> WHAT NEEDS TO BE DONE
Reading the records below, how many lines contain "racines"? Respond with a number and nothing else.
*** DATASET RECORDS Section Begins ***
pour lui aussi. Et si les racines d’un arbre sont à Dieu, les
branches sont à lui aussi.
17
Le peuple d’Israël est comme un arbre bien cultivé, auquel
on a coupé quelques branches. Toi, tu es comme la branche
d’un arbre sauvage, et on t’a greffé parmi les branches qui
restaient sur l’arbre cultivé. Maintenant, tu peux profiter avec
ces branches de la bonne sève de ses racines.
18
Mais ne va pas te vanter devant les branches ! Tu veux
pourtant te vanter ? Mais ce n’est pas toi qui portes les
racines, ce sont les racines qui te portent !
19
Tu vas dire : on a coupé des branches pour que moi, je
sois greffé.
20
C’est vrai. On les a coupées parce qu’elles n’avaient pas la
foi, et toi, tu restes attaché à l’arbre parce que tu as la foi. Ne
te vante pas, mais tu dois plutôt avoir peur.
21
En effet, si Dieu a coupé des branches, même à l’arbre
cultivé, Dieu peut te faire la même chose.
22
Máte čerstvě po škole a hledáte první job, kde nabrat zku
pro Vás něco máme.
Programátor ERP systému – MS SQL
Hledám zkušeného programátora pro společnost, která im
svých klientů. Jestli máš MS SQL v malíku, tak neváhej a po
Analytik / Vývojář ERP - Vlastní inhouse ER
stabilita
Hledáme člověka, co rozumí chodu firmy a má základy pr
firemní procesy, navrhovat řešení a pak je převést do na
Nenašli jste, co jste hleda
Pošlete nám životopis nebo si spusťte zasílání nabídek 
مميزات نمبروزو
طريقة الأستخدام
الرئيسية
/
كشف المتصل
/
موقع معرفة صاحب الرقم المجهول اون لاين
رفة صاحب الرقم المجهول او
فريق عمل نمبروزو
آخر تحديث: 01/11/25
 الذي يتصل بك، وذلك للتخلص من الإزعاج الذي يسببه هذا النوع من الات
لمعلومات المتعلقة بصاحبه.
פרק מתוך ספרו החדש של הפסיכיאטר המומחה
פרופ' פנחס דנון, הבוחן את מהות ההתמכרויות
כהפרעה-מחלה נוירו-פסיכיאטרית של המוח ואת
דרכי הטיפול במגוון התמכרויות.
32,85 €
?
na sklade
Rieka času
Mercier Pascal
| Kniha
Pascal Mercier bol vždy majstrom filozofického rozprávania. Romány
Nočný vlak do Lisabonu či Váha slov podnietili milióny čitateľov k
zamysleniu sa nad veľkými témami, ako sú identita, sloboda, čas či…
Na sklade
*** DATASET RECORDS Section Ends ***
> TASK ANSWER
3